DATA FOR THE TASK:
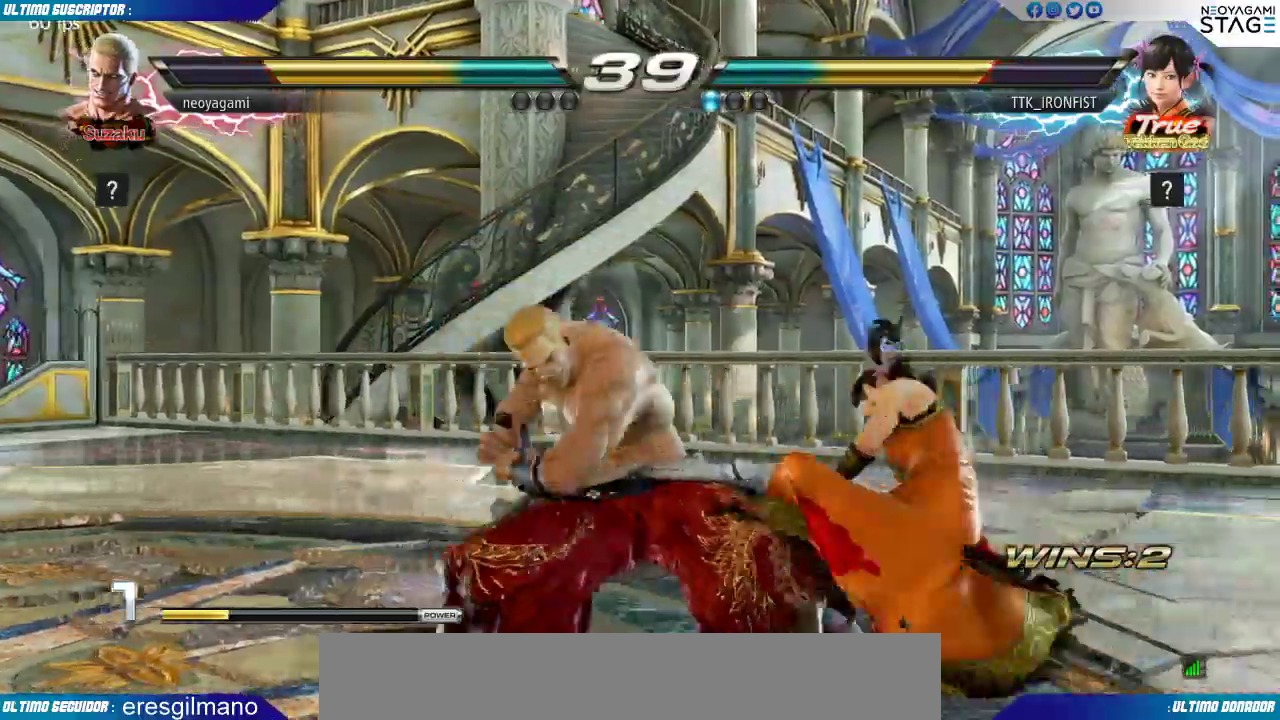
{"buttons": [], "left_stick": "center"}
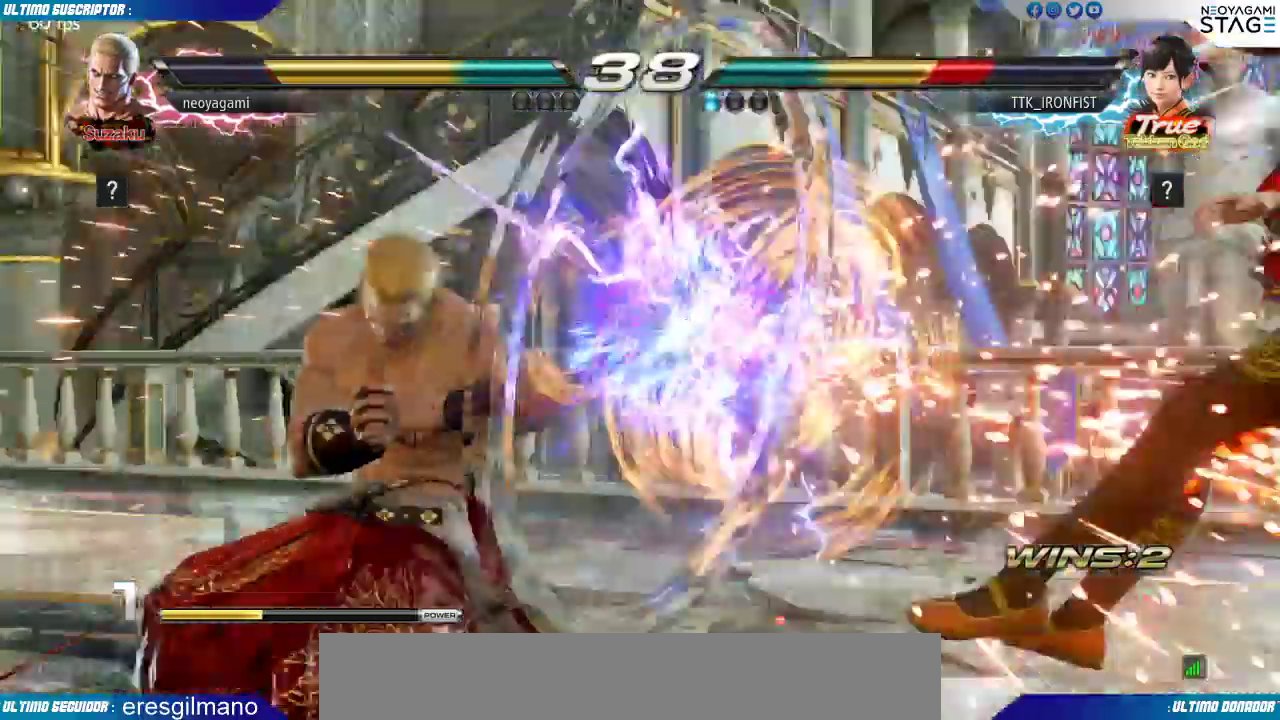
{"buttons": [], "left_stick": "right", "events": [[167, "left_stick", "right"], [233, "left_stick", "center"], [300, "left_stick", "right"], [367, "left_stick", "center"], [417, "left_stick", "right"]]}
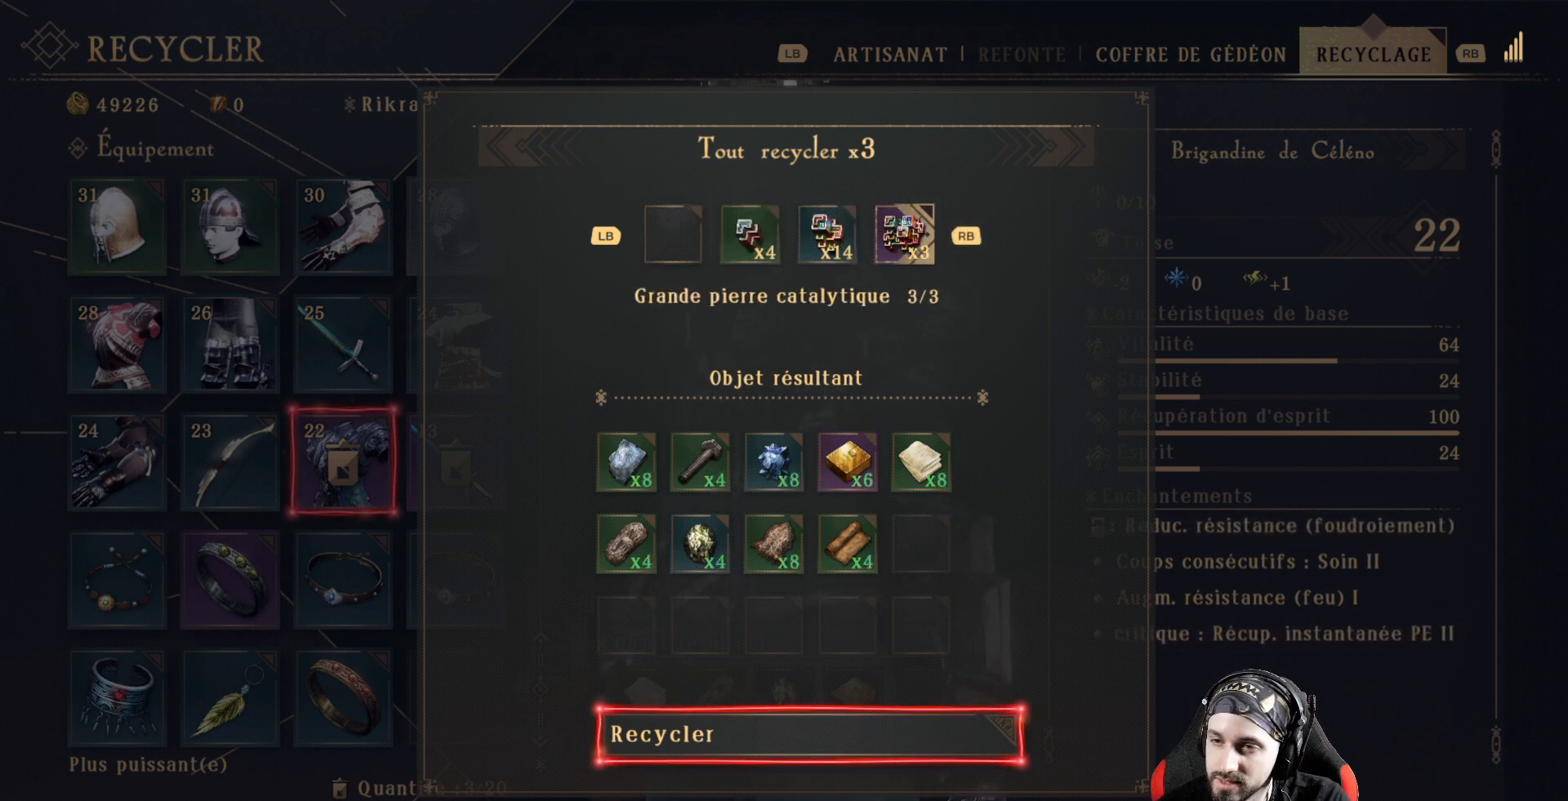
Gameplay with a controller (Xbox layout); each line is a JSON object with the inputs held at the frame after it. "events" lists button and stick changes between this image and that frame as [ms after this image, input, new state], when the widget could be followed in between. Not read: R3.
{"buttons": [], "left_stick": "center", "right_stick": "center", "events": []}
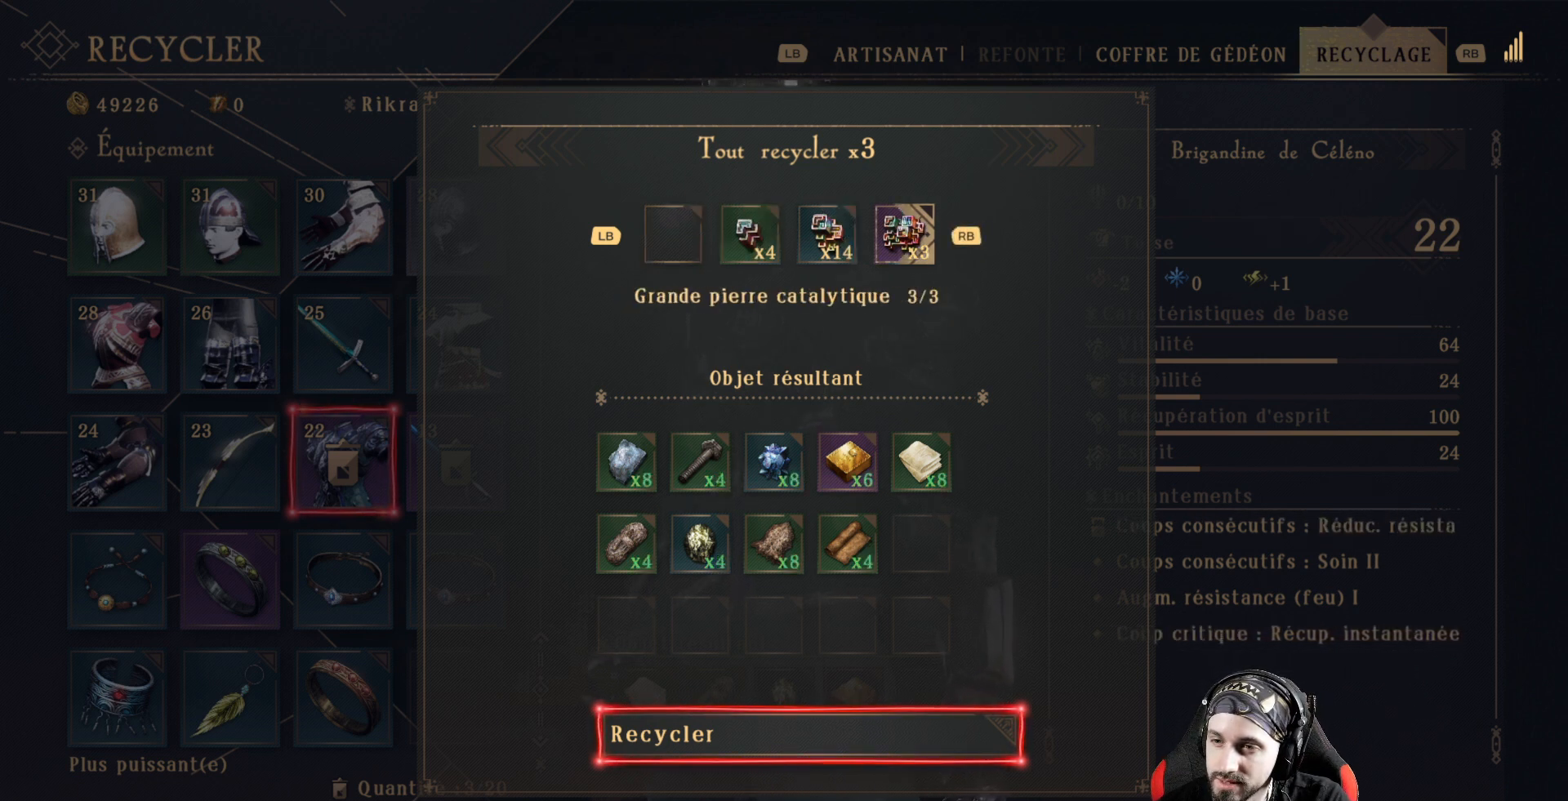
{"buttons": [], "left_stick": "center", "right_stick": "center", "events": []}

WHAT YOU SHOULD DO: All of the records need to be reproduced exactly, with each picture omitted.

REPLY:
{"buttons": [], "left_stick": "center"}
{"buttons": [], "left_stick": "right", "events": [[167, "left_stick", "right"], [233, "left_stick", "center"], [300, "left_stick", "right"], [367, "left_stick", "center"], [417, "left_stick", "right"]]}
Gameplay with a controller (Xbox layout); each line is a JSON object with the inputs held at the frame after it. "events" lists button and stick changes between this image and that frame as [ms after this image, input, new state], when the widget could be followed in between. Not read: R3.
{"buttons": [], "left_stick": "center", "right_stick": "center", "events": []}
{"buttons": [], "left_stick": "center", "right_stick": "center", "events": []}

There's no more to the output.